--- Data for the task ---

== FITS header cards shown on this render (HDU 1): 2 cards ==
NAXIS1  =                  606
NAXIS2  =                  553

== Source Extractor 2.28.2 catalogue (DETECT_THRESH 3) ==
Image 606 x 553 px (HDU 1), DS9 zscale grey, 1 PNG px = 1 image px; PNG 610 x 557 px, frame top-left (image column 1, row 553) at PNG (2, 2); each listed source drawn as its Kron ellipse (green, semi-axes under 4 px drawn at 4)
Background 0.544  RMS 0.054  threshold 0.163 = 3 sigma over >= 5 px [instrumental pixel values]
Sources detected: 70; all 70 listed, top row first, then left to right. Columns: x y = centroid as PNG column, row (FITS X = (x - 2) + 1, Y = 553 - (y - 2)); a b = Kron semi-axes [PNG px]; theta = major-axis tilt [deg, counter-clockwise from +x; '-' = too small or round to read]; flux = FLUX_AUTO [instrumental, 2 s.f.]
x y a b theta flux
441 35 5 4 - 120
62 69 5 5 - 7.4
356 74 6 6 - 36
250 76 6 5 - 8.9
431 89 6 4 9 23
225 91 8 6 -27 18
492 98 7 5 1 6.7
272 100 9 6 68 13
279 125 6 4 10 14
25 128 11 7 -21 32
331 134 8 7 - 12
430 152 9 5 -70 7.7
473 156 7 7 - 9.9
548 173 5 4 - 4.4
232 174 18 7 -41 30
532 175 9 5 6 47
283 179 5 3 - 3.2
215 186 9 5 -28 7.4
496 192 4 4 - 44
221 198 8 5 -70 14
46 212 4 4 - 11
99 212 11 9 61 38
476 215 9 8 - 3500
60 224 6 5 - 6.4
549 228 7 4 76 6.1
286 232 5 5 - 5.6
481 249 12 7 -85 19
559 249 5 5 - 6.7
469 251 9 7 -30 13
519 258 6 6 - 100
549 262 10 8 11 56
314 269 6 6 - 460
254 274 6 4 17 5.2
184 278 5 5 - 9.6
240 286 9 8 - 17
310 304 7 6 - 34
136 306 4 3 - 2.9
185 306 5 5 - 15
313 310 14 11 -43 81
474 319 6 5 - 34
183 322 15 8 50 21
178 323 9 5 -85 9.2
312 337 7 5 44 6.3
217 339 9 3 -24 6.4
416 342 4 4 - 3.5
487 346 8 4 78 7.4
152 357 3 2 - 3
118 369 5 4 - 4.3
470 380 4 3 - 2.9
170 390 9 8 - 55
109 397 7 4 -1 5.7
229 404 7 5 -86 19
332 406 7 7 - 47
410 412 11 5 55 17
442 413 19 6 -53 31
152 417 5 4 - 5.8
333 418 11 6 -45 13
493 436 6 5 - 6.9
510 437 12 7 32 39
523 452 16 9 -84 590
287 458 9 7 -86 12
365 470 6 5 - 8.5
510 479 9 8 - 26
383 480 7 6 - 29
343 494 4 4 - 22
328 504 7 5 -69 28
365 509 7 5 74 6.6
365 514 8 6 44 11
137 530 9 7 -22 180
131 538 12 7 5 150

--- What you are asked to do ---
Please rename "catalogue" to "catalog" in the part of the records that opens with the line containing "Source Extractor 2.28.2" and closes with the line containing "[instrumental pixel values]". Give back only that part, with everything else unchanged.

--- The reply ---
== Source Extractor 2.28.2 catalog (DETECT_THRESH 3) ==
Image 606 x 553 px (HDU 1), DS9 zscale grey, 1 PNG px = 1 image px; PNG 610 x 557 px, frame top-left (image column 1, row 553) at PNG (2, 2); each listed source drawn as its Kron ellipse (green, semi-axes under 4 px drawn at 4)
Background 0.544  RMS 0.054  threshold 0.163 = 3 sigma over >= 5 px [instrumental pixel values]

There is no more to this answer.